Graz: Hitler-Gruß bei Alk-Kontrolle

Ein­er der bei­den Polizeibeamten, die im Vor­jahr bei ein­er Alk-Kon­trolle den 28-jähri­gen gel­ern­ten Werkzeug­mach­er mit seinem PKW bei Gleis­dorf stoppten, beschreibt seine Erin­nerung an die Vor­fälle damals so: „Wir waren per­plex.“ Der Werkzeug­mach­er war auf dem Weg zu sein­er Fre­undin und lan­dete jet­zt wegen der NS-Wieder­betä­ti­gung damals vor dem Geschworenengericht.

Am 13. Okto­ber des Vor­jahres kon­trol­lierten die bei­den Polizeibeamten den Angeklagten, weil er in Schlangen­lin­ien und mit 1,1 Promille unter­wegs war. Das Urteil des Alk-Test­streifens war sehr milde, denn laut sein­er Aus­sage hat­te sich der Angeklagte „drei Flaschen Wein in die Vasen gstöllt“.

Die Vase, das ist der Angeklagte, war offen­sichtlich auch auf­nah­me­fähig für braunen Müll, denn was fol­gte, war NS-Wieder­betä­ti­gung.
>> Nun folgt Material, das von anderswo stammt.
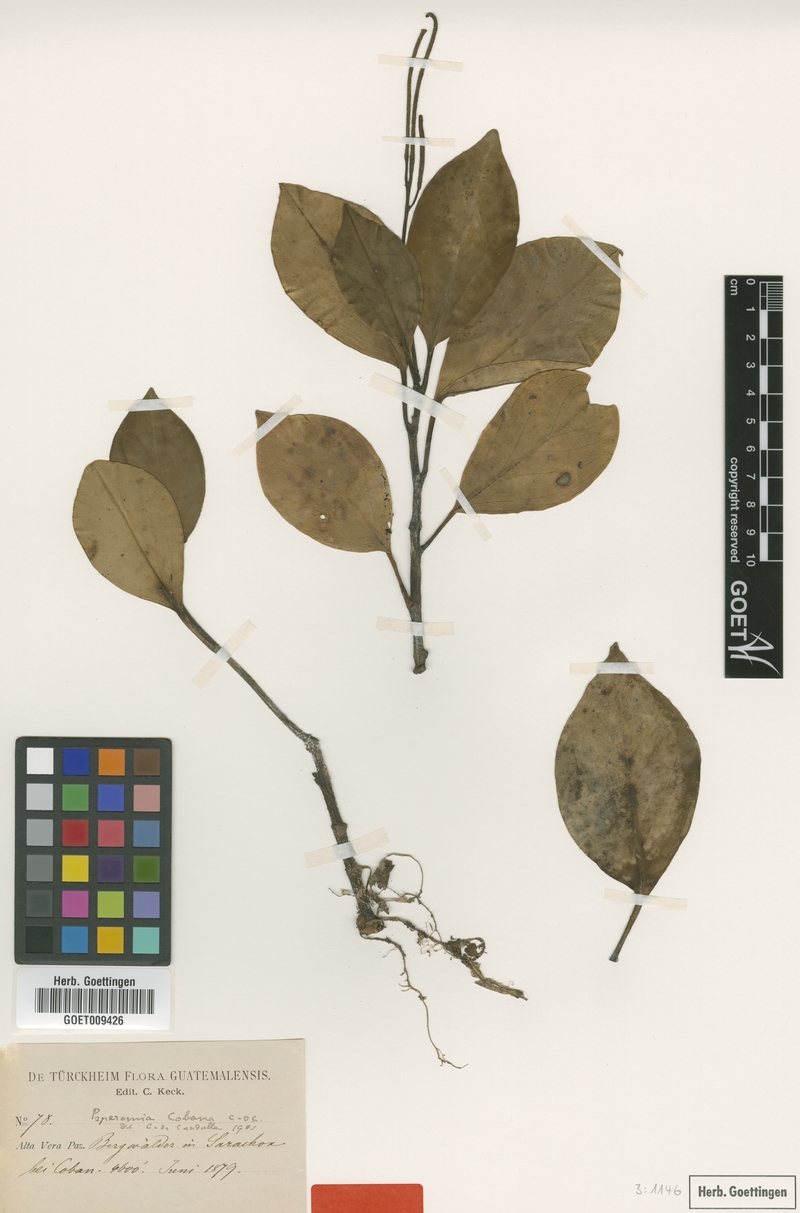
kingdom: Plantae
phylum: Tracheophyta
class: Magnoliopsida
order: Piperales
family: Piperaceae
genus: Peperomia
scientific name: Peperomia cobana
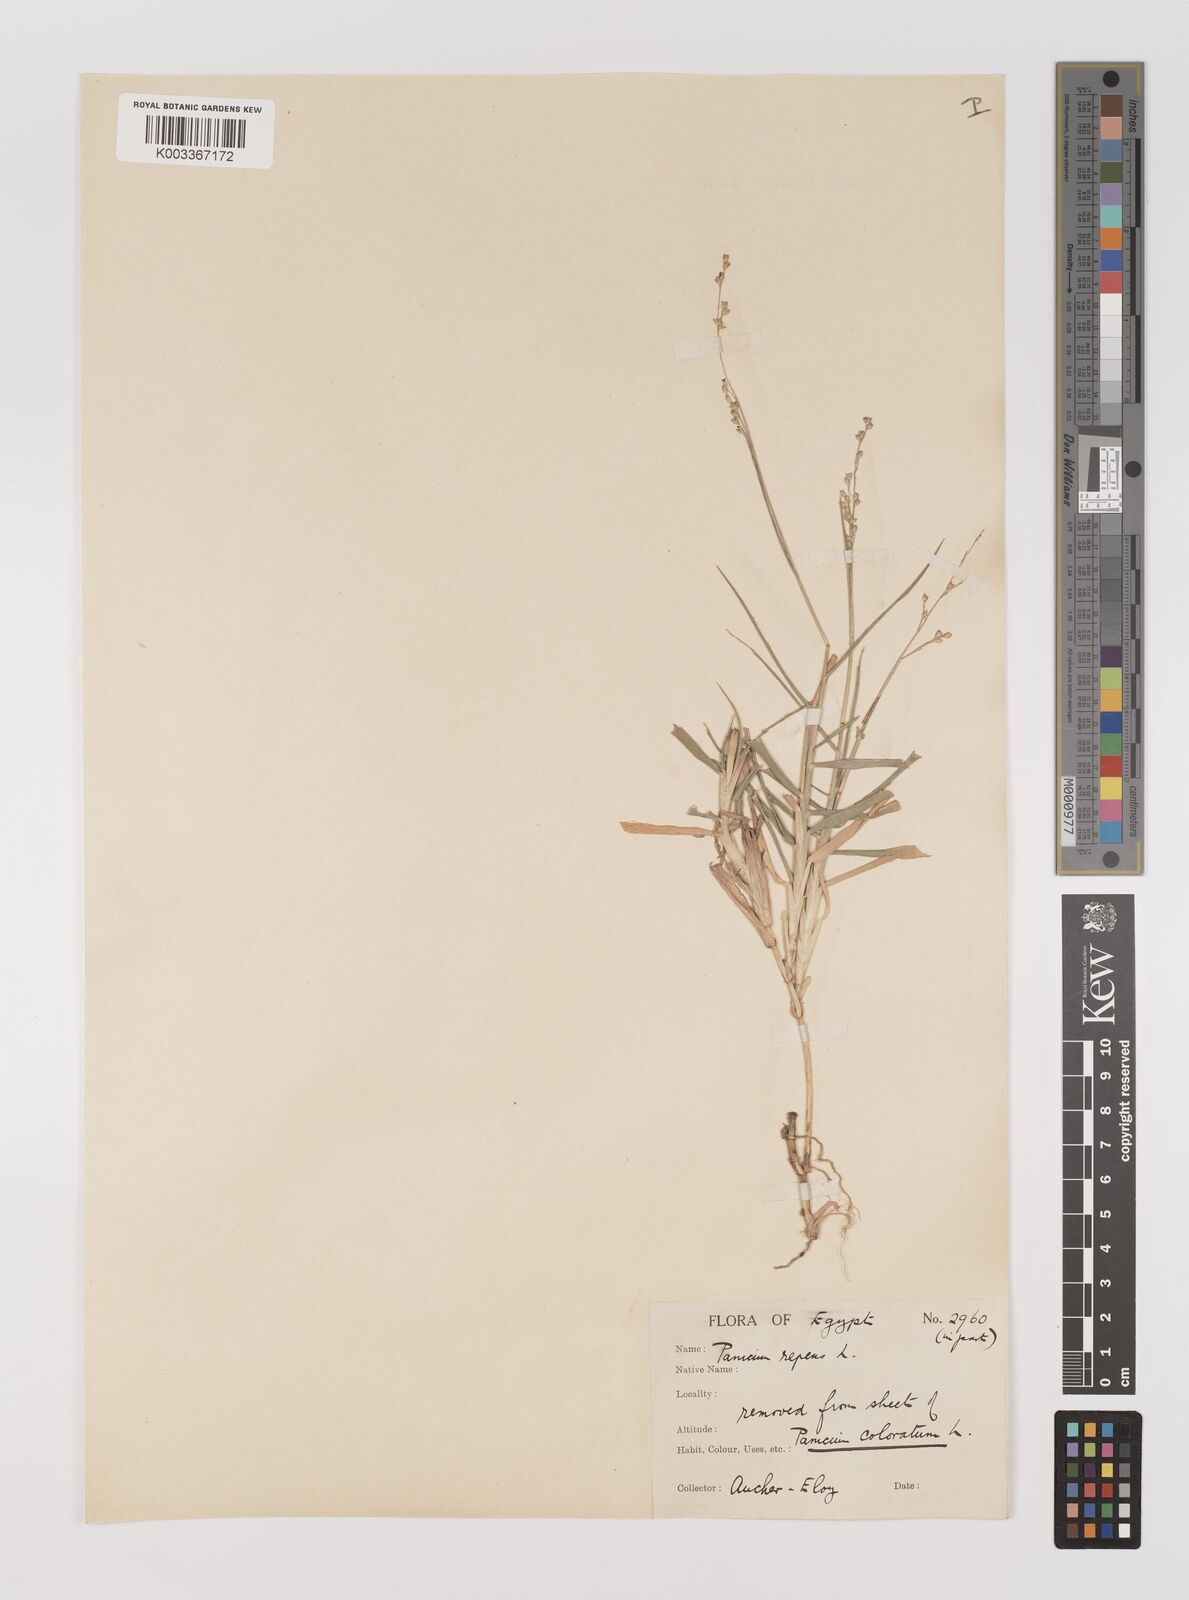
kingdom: Plantae
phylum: Tracheophyta
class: Liliopsida
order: Poales
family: Poaceae
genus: Panicum
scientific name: Panicum repens
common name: Torpedo grass
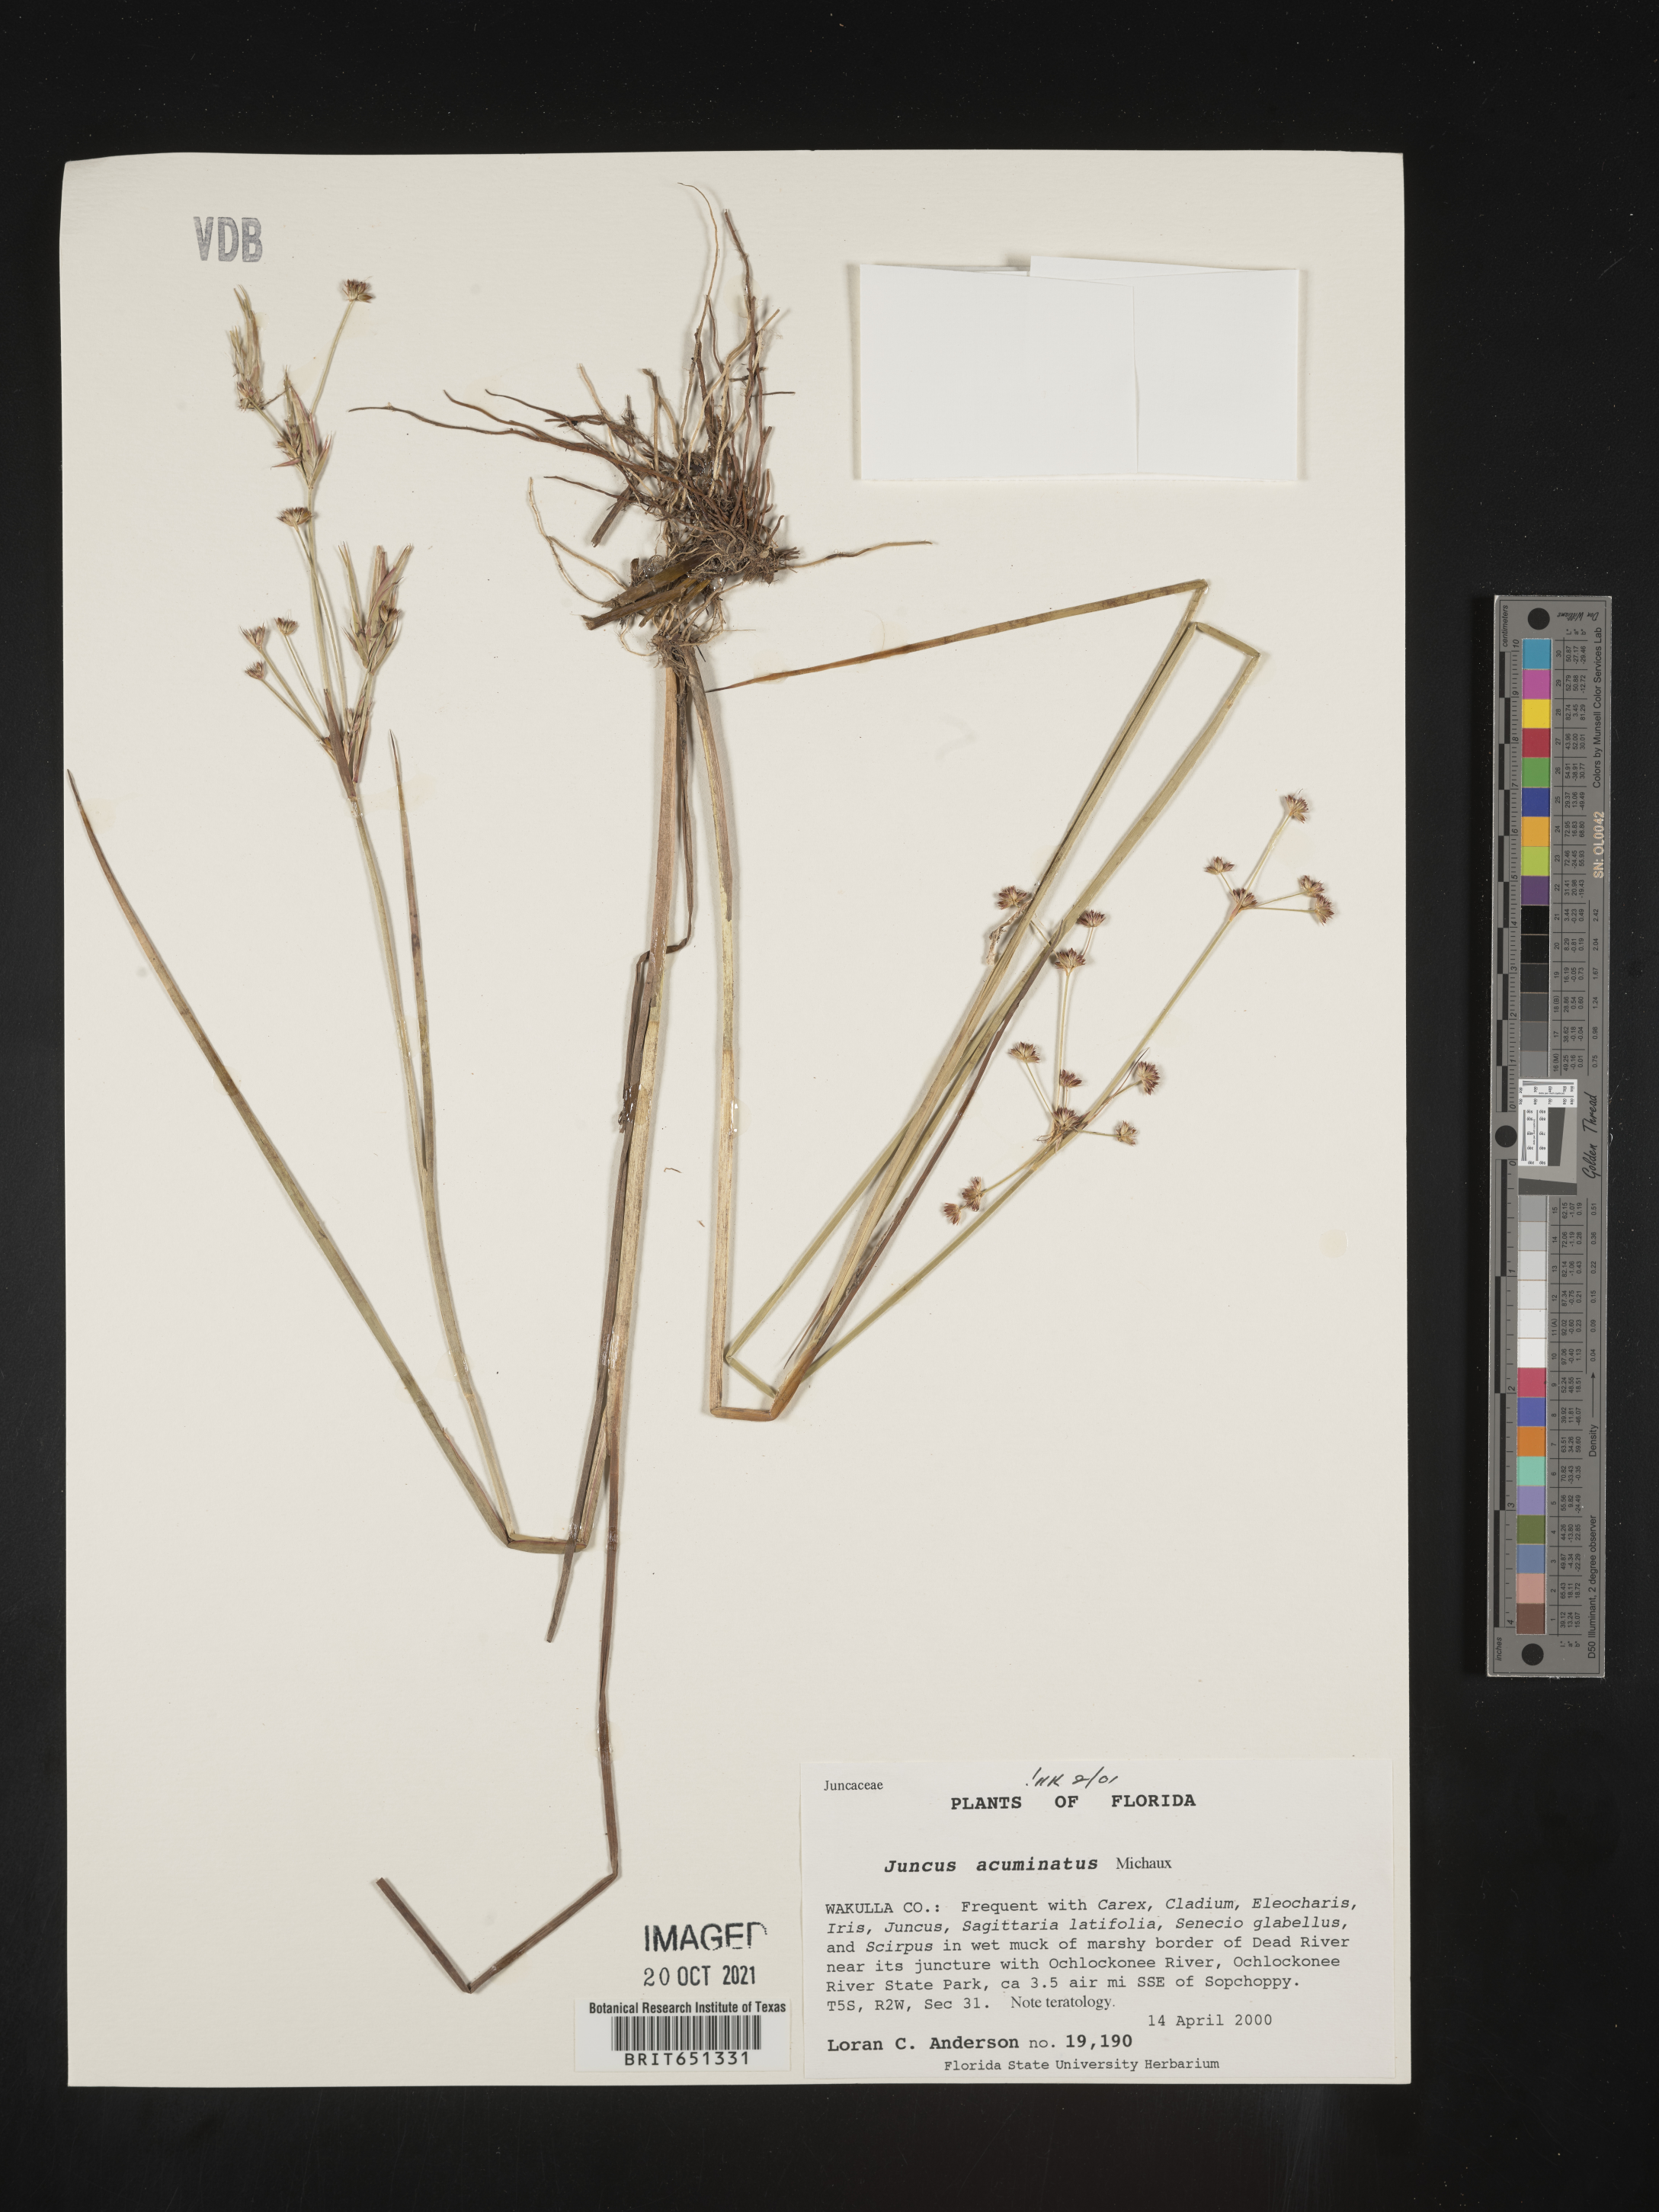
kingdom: Plantae
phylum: Tracheophyta
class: Liliopsida
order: Poales
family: Juncaceae
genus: Juncus
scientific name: Juncus acuminatus
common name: Knotty-leaved rush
Den Test­streifen unterze­ich­nete er mit „88“ und seinem Namen­skürzel. Damit keine Zweifel über die Bedeu­tung aufkom­men, rief er noch „Scheiß Aus­län­der“ und ver­ab­schiedete sich von den Beamten mit dem Hitlergruß.

Am Nation­al­sozial­is­mus, so der Angeklagte, schätze er das „Zwis­chen­men­schliche“: „Damals hat es halt ein Zusam­men­hal­ten gegeben“ (Öster­re­ich, 5.6.14), und der Hitler habe gut reden kön­nen und über­haupt: die Zuwan­derung … Nach län­gerem Nach­denken kann er die Frage der Rich­terin, ob ihm der Hit­ler­gruß lei­dtue, doch noch mit „Ja“ beant­worten. Das Urteil der Geschwore­nen: schuldig, ein Jahr bed­ingt (noch nicht rechtskräftig).